Items from a data source:

┌────────

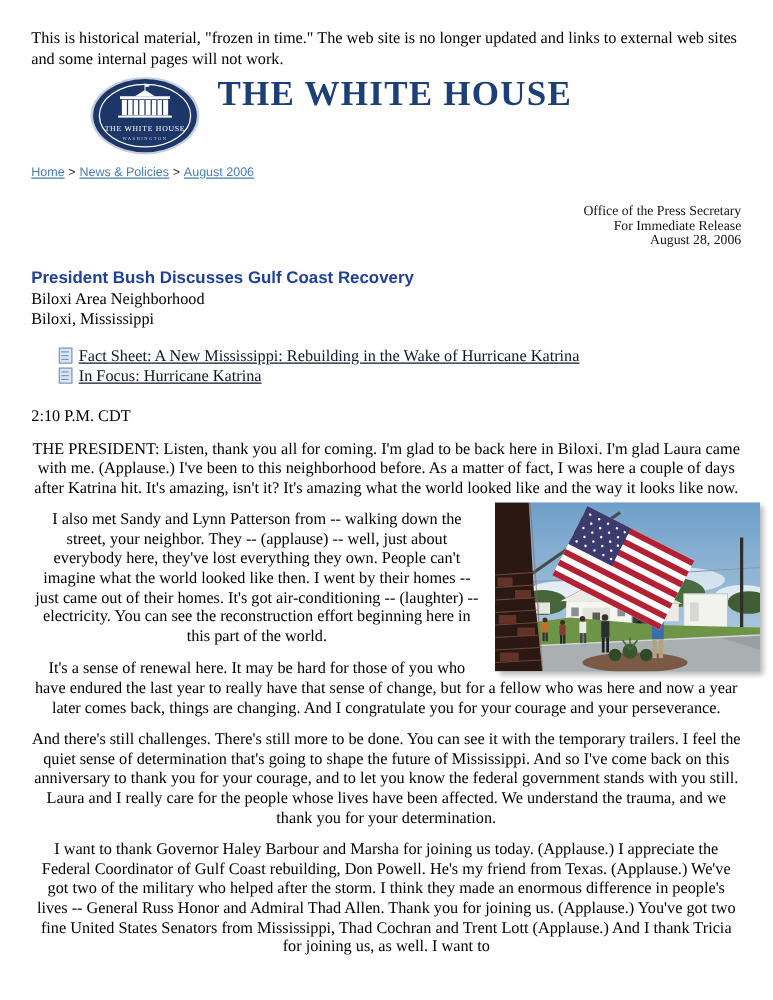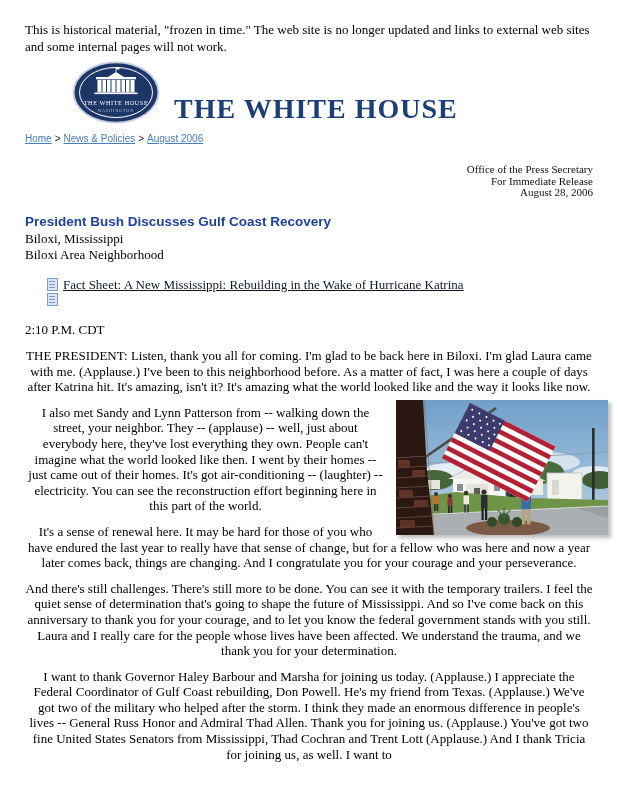"THE WHITE HOUSE" .masthead { align-items: flex-end -> flex-start }
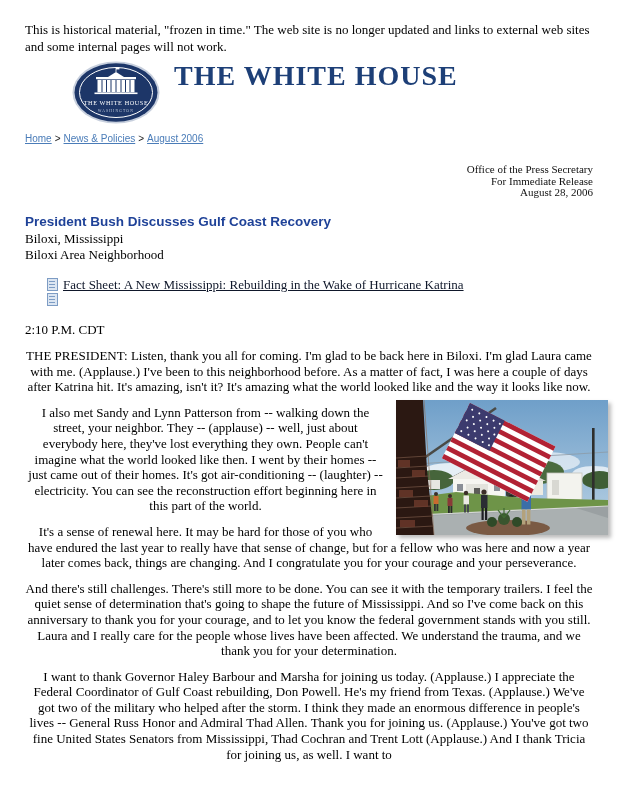"Biloxi, Mississippi" div.venue-line { order: before "Biloxi Area Neighborhood" -> after "Biloxi Area Neighborhood" }
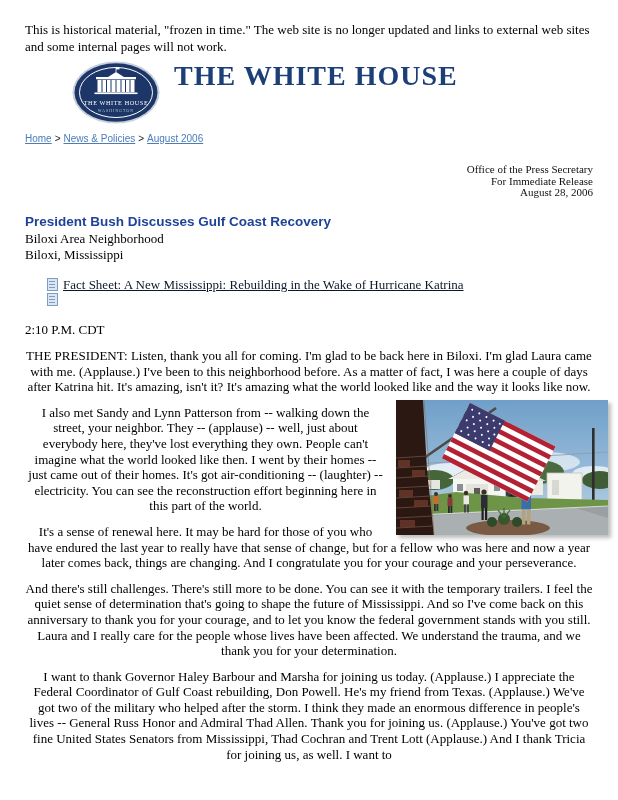"In Focus: Hurricane Katrina" a.doc-link { html: none -> <a>In Focus: Hurricane Katrina</a> }
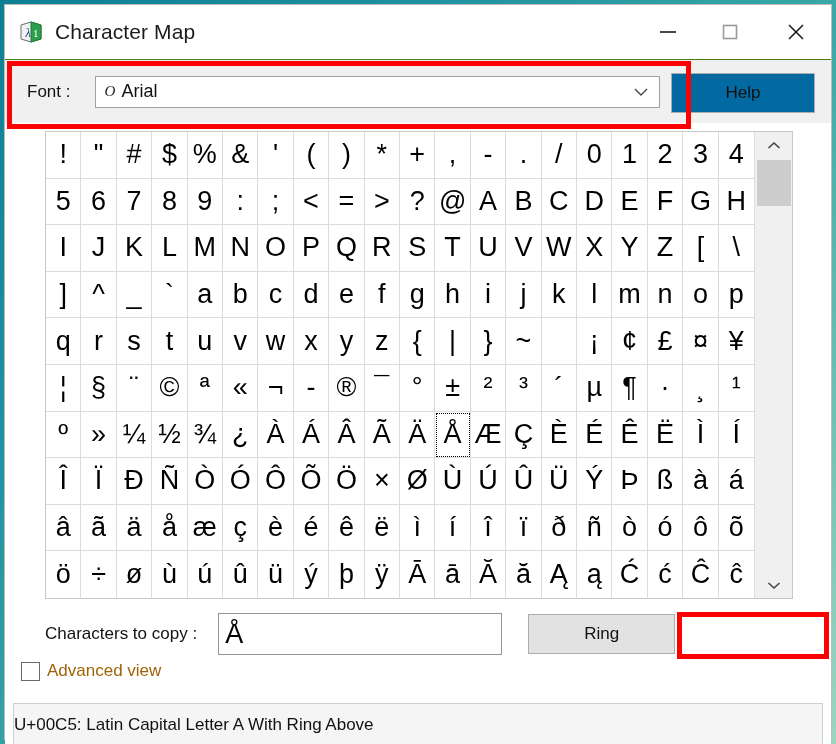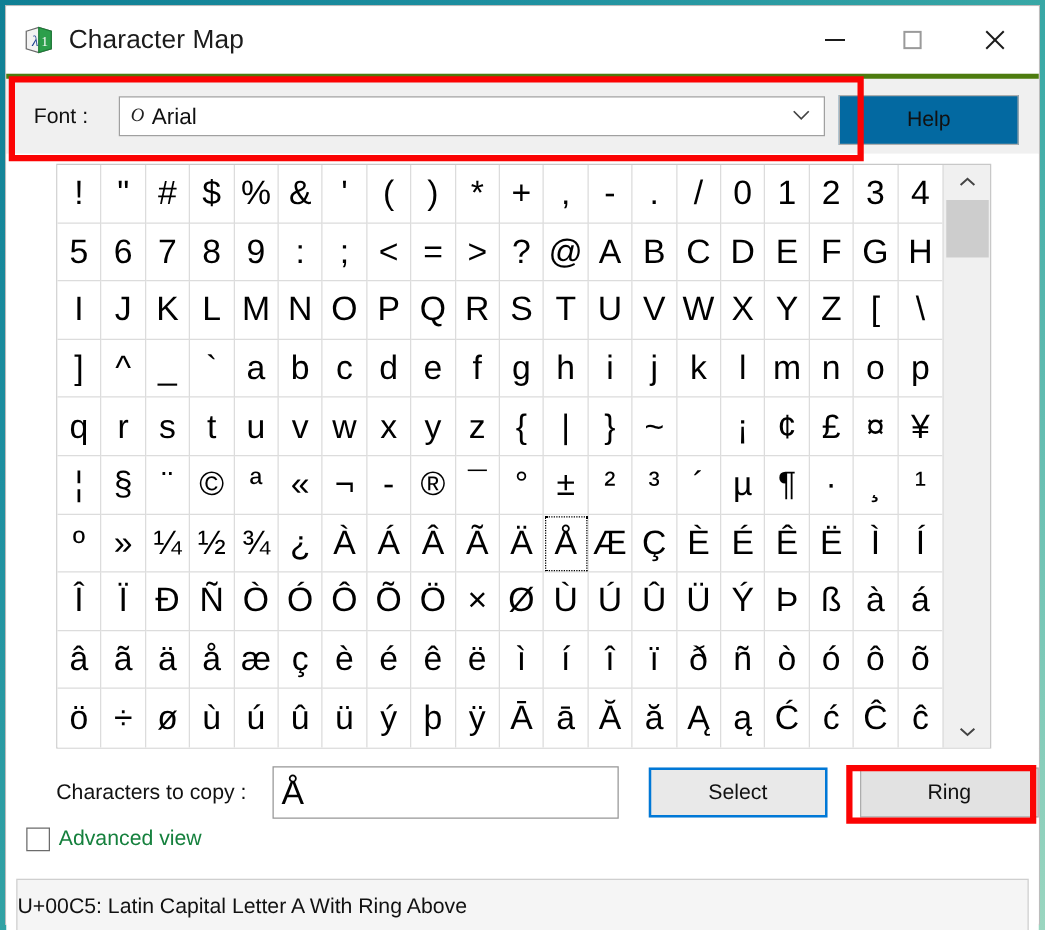"Font :" #fontbar { border-top: 4px solid #4d7c0f -> 1px solid #4d7c0f }
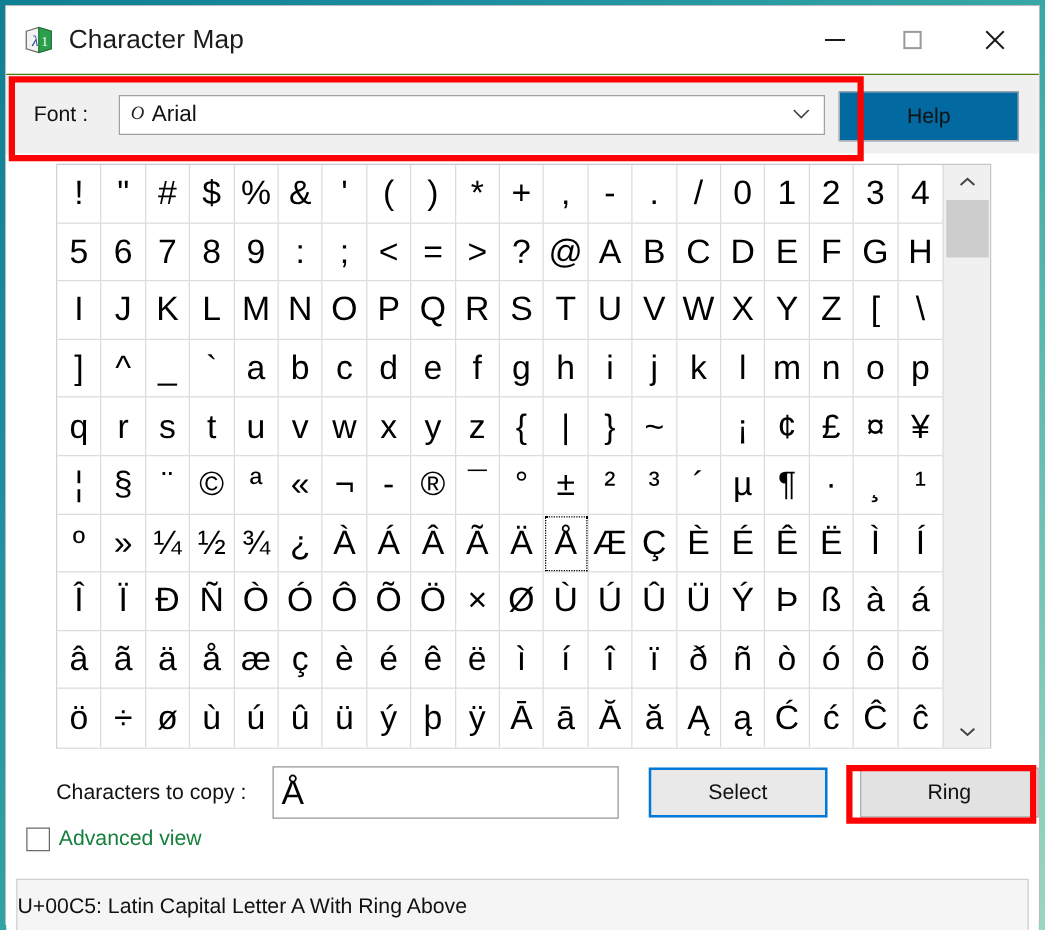"Select" div { html: <div>Select</div> -> none }
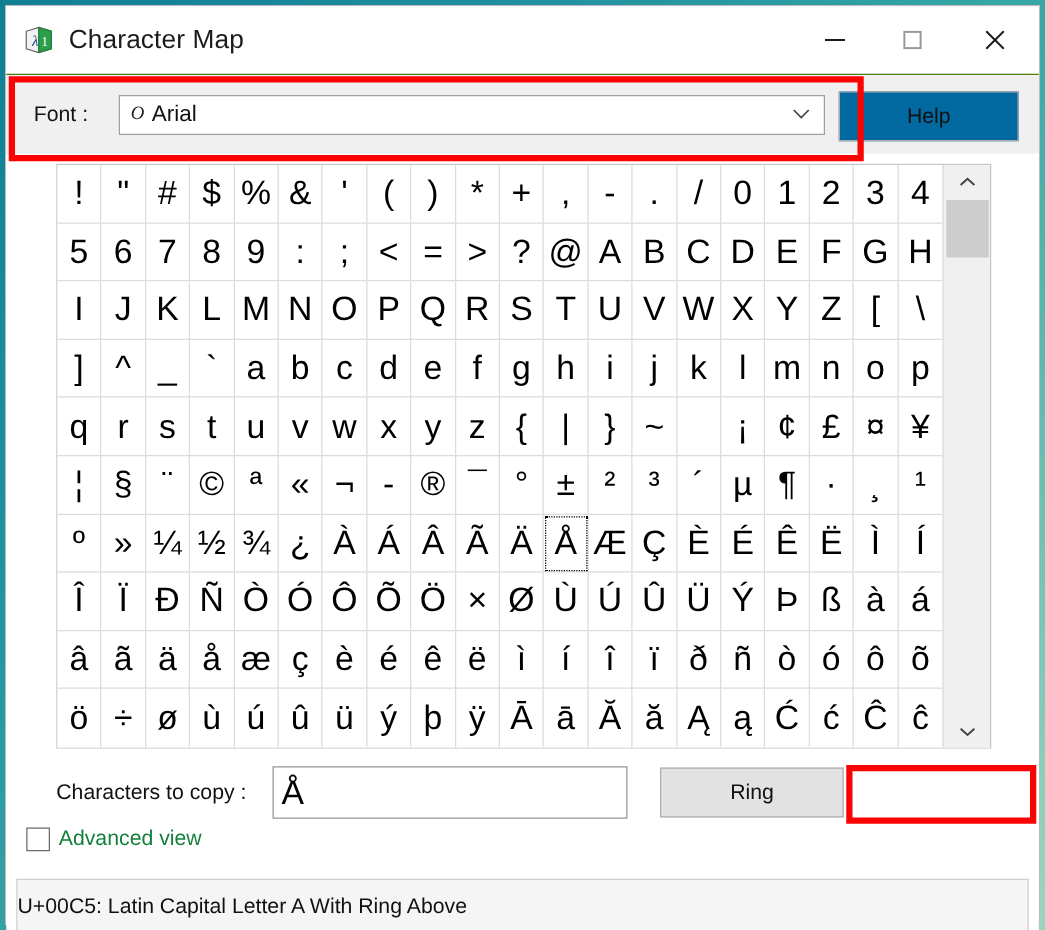"Advanced view" #adv-label { color: #15803d -> #a16207 }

└────────

▶ Task goal
Please copy the data above exactly, omitting the pictures.

▶ Exercise result
"THE WHITE HOUSE" .masthead { align-items: flex-end -> flex-start }
"Biloxi, Mississippi" div.venue-line { order: before "Biloxi Area Neighborhood" -> after "Biloxi Area Neighborhood" }
"In Focus: Hurricane Katrina" a.doc-link { html: none -> <a>In Focus: Hurricane Katrina</a> }
"Font :" #fontbar { border-top: 4px solid #4d7c0f -> 1px solid #4d7c0f }
"Select" div { html: <div>Select</div> -> none }
"Advanced view" #adv-label { color: #15803d -> #a16207 }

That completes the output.